(Saved data entries)
● ● ● ● ●

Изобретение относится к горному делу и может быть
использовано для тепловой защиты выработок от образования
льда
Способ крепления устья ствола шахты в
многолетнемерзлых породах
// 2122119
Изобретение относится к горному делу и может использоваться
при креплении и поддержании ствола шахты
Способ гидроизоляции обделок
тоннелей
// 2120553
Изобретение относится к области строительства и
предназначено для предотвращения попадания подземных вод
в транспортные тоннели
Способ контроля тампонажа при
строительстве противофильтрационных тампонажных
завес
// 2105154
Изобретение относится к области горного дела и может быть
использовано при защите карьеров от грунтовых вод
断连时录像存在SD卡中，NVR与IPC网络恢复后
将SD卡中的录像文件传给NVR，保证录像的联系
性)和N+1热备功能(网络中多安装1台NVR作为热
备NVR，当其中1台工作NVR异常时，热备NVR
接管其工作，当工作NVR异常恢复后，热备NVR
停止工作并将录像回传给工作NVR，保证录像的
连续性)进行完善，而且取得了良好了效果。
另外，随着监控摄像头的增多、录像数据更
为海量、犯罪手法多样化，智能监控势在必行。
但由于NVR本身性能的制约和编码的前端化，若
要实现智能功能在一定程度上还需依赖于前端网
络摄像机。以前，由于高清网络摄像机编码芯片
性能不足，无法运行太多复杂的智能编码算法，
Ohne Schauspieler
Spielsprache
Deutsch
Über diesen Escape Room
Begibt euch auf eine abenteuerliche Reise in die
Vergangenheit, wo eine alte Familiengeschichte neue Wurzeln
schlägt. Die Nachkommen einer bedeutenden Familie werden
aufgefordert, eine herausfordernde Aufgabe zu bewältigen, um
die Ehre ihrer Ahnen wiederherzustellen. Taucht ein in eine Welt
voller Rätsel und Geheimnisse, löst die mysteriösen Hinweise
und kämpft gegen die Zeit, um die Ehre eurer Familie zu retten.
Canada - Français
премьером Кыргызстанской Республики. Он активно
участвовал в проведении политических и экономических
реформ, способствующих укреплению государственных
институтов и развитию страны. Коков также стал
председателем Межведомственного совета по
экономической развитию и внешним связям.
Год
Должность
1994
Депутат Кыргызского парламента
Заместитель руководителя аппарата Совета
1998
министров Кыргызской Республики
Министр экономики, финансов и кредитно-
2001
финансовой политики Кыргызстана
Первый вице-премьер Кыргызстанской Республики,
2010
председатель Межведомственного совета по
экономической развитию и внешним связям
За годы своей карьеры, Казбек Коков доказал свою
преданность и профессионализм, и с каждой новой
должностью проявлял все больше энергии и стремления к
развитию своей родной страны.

● ● ● ● ●

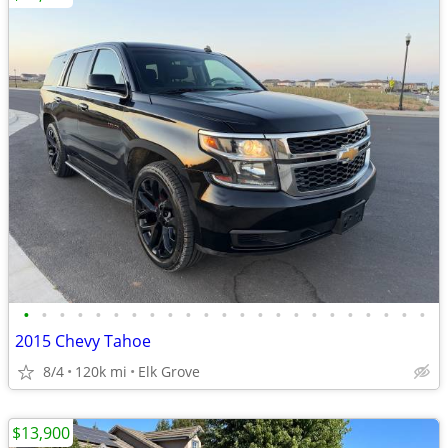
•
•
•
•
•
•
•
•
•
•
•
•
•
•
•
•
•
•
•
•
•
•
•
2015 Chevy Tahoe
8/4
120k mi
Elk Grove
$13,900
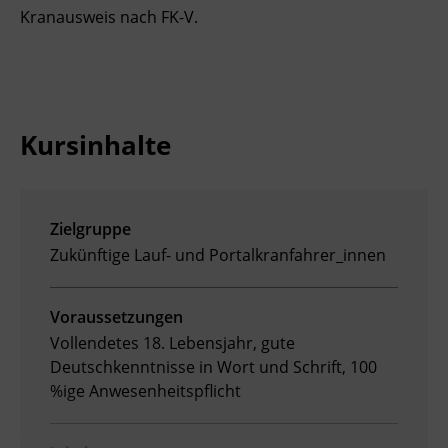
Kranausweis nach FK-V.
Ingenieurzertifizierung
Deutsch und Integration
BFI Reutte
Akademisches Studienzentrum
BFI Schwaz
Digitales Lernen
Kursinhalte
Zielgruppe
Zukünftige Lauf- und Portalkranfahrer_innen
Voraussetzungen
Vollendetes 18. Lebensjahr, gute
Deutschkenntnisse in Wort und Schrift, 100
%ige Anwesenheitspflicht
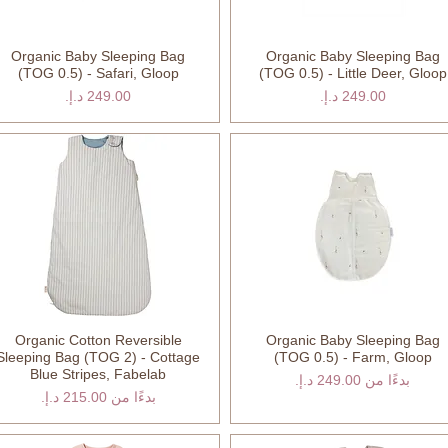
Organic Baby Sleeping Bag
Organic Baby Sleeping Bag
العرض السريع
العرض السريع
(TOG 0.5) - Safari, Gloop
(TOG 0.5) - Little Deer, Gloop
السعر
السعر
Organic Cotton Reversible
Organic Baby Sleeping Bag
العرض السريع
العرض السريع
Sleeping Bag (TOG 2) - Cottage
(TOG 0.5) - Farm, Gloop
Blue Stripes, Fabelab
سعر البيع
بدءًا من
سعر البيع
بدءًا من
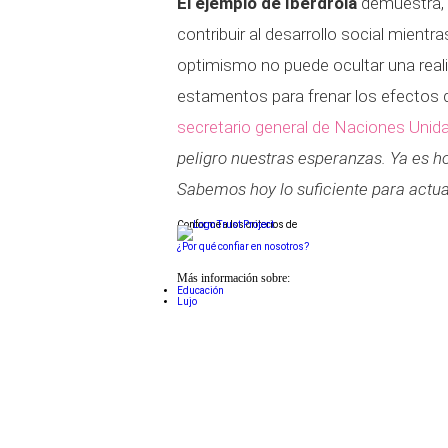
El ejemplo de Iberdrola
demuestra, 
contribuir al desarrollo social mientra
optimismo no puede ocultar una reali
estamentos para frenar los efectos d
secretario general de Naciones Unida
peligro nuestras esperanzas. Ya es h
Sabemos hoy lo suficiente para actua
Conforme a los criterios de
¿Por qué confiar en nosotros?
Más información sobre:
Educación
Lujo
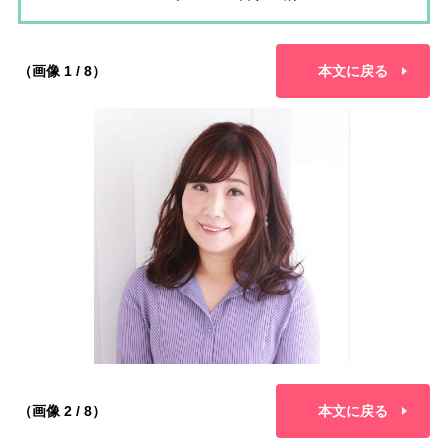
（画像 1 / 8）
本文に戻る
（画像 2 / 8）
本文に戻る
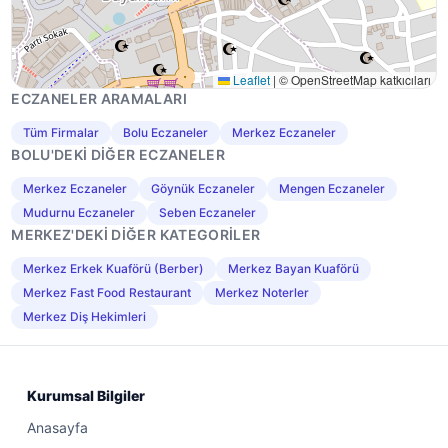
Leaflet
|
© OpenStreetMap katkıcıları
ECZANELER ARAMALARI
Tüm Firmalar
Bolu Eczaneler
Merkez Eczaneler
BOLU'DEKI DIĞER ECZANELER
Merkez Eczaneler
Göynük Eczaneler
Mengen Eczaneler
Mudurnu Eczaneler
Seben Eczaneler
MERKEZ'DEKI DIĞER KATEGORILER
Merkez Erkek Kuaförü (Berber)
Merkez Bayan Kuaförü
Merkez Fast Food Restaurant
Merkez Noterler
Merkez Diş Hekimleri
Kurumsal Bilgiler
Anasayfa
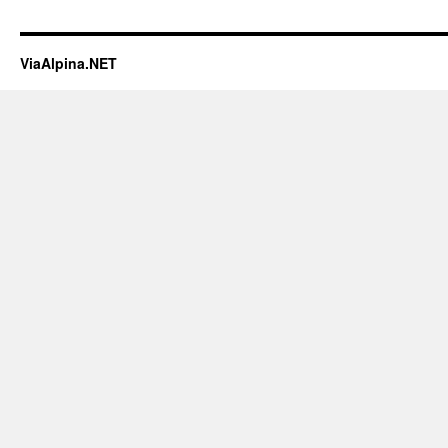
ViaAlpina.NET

● ● ● ● ●

* _Problem details_
Look above for the line with "confiar en nosotros?" and the line with "Göynük Eczaneler". Copy them and every line between, exactly, but no pictures.

* _Result of the exercise_
¿Por qué confiar en nosotros?
Más información sobre:
Educación
Lujo
（画像 1 / 8）
本文に戻る
（画像 2 / 8）
本文に戻る
Leaflet
|
© OpenStreetMap katkıcıları
ECZANELER ARAMALARI
Tüm Firmalar
Bolu Eczaneler
Merkez Eczaneler
BOLU'DEKI DIĞER ECZANELER
Merkez Eczaneler
Göynük Eczaneler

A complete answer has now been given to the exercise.